14:81.3(B)(1)(c).3 Notwithstanding, it is well-established that the district court’s failure to recite the statutory restrictions at sentencing does not warrant a remand for resentencing. As recently provided in State v. Jefferson: This Court has applied the following analysis when statutory restrictions are not recited at sentencing: “[P]aragraph A of La. R.S. 15:301.1 provides that in instances where the statutory restrictions are not recited at sentencing, they are contained in the sentence, whether or not imposed by the sentencing court.” State v. Wyatt, [11]-0219, p. 20 (La. App. 4 Cir. 12/22/11), 83 So.3d 131, 143 (citing State v. Williams, [00]-1725, [p. 10] (La. 11/28/01), 800 So.2d 790, [798-99]). Accordingly, “this Court need take no action to correct the trial court’s failure to specify that the defendant’s sentences be served without benefit of parole, probation or suspension of sentence” because it is statutorily effected. [Wyatt], [11]- 0219, p. 20, 83 So.3d at 143 (citing La. R.S.
15:301.1(A)).
23-0520, pp. 11-12 (La. App. 4 Cir. 2/8/24), ___ So.3d ___, 2024 WL 489162, at *6, writ denied, 24-00320 (La. 11/6/24), ___ So.2d ___, 2024 WL 4688773 (citing State v. Dominick, 13-0270, pp. 3-4 (La. App. 4 Cir. 1/30/14), 133 So.3d 250, 252).
Whoever violates the provisions of this Section, when the victim is a person reasonably believed to have not yet attained the age of seventeen, shall be fined not more than ten thousand dollars and shall be imprisoned at hard labor for not less than two years nor more than ten years, without benefit of parole, probation, or suspension of sentence.

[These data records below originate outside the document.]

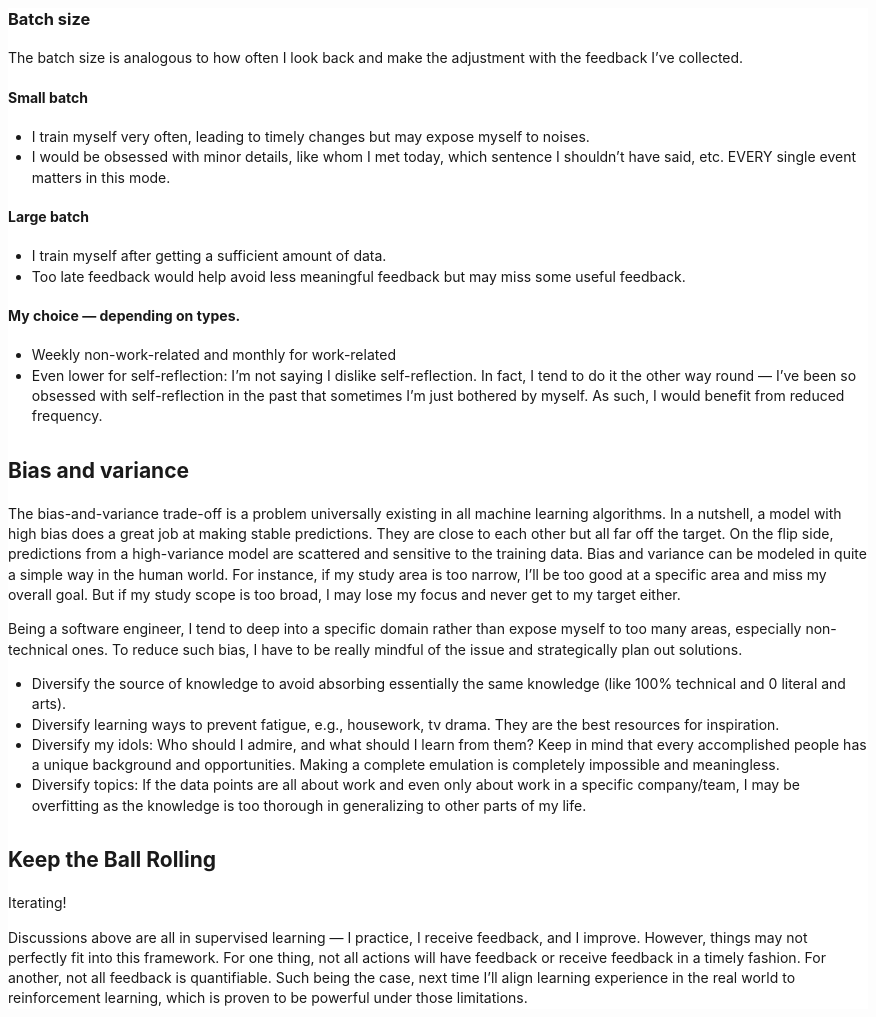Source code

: ### Batch size
The batch size is analogous to how often I look back and make the adjustment with the feedback I’ve collected.

#### Small batch
- I train myself very often, leading to timely changes but may expose myself to noises.
- I would be obsessed with minor details, like whom I met today, which sentence I shouldn’t have said, etc. EVERY single event matters in this mode.

#### Large batch
- I train myself after getting a sufficient amount of data.
- Too late feedback would help avoid less meaningful feedback but may miss some useful feedback.

#### My choice — depending on types.
- Weekly non-work-related and monthly for work-related
- Even lower for self-reflection: I’m not saying I dislike self-reflection. In fact, I tend to do it the other way round — I’ve been so obsessed with self-reflection in the past that sometimes I’m just bothered by myself. As such, I would benefit from reduced frequency.

## Bias and variance
The bias-and-variance trade-off is a problem universally existing in all machine learning algorithms. In a nutshell, a model with high bias does a great job at making stable predictions. They are close to each other but all far off the target. On the flip side, predictions from a high-variance model are scattered and sensitive to the training data. Bias and variance can be modeled in quite a simple way in the human world. For instance, if my study area is too narrow, I’ll be too good at a specific area and miss my overall goal. But if my study scope is too broad, I may lose my focus and never get to my target either.

Being a software engineer, I tend to deep into a specific domain rather than expose myself to too many areas, especially non-technical ones. To reduce such bias, I have to be really mindful of the issue and strategically plan out solutions.

- Diversify the source of knowledge to avoid absorbing essentially the same knowledge (like 100% technical and 0 literal and arts).
- Diversify learning ways to prevent fatigue, e.g., housework, tv drama. They are the best resources for inspiration.
- Diversify my idols: Who should I admire, and what should I learn from them? Keep in mind that every accomplished people has a unique background and opportunities. Making a complete emulation is completely impossible and meaningless.
- Diversify topics: If the data points are all about work and even only about work in a specific company/team, I may be overfitting as the knowledge is too thorough in generalizing to other parts of my life.

## Keep the Ball Rolling
Iterating!

Discussions above are all in supervised learning — I practice, I receive feedback, and I improve. However, things may not perfectly fit into this framework. For one thing, not all actions will have feedback or receive feedback in a timely fashion. For another, not all feedback is quantifiable. Such being the case, next time I’ll align learning experience in the real world to reinforcement learning, which is proven to be powerful under those limitations.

As such, this Court is not required to take any action with respect to the district court’s error in not expressly citing the sentence’s restriction; the error is “statutorily self-correcting.” Id. at p. 12, ___ So.3d ___, 2024 WL 489162, at *6.
Based upon this Court’s review, and finding no non-frivolous issues or ruling which arguably support an appeal, we affirm Defendant’s conviction and sentence. In addition, Counsel’s motion to withdraw is granted.
DECREE For the foregoing reasons, we affirm Defendant’s conviction and sentence and grant Counsel’s motion to withdraw.